After dinner, and a short explanation to Mom, the Fabulous Foursome fashion some matching outfits so that they will really look like freaks on weekend release from the carnival. "Hey guys, we need to bust out of the house all cool like just in case anybody is walking by..." says K3, now know as "The IT". "Wait, boys, let me get my camera," replies Mom.

"Okay, 1....2....3....go"


"No fair, dude, you can fly. Maybe you should fly your ass around and heat some of these people's homes while the rest of us stretch and rock and invisible our ways around and try to impress people with our whimsical abilities. What we need is a mission. Yes, a purpose. What we need is a SLOGAN!"

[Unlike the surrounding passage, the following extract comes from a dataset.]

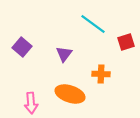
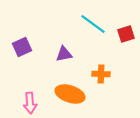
red square: moved 8 px up
purple square: rotated 24 degrees clockwise
purple triangle: rotated 42 degrees clockwise
pink arrow: moved 1 px left
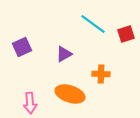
purple triangle: rotated 18 degrees counterclockwise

As the Fabulous Foursome scour the neighbourhood for something to do other than get wet and be freaks, the idea hits them.

"I saw some frozen looking dude hanging around when I was driving in," mentions Elasto-Dude. Maybe he is responsible for this storm and all of the chaos. "We could find him and ask him what's up with all of this mess. Plus I bet he makes a mean slushy!"

"Or maybe we could forget him and just drag limbs out of the road for all of the regular car driving derilicts in the neighbourhood to get to the store and buy beer and batteries," IT reverbrates in his masculine but compassionate tone.

"I don't care what we do, but my glasses are getting wet," En Fuego scowls, "And where's Heather...I meant Transparent Chick?"

"I'm right next to you, retard," a ghostly voice replies.

"Maybe we should paint her or something...that's creepy with her sneaking around," Elasto-Dude smirks.

"I'll just turn it off, duh," Transparent Chick barks.

En Fuego looks at his 2 brothers, "Chicks. Why would you turn it off? It's like putting the toilet seat down...UN-NECESSARY".... both brother's chuckle.

So the merry band of heroes go about their duties clearing the roads for the inhabitants of Springfieldville to go about their normal, but power-free lives.....or do they?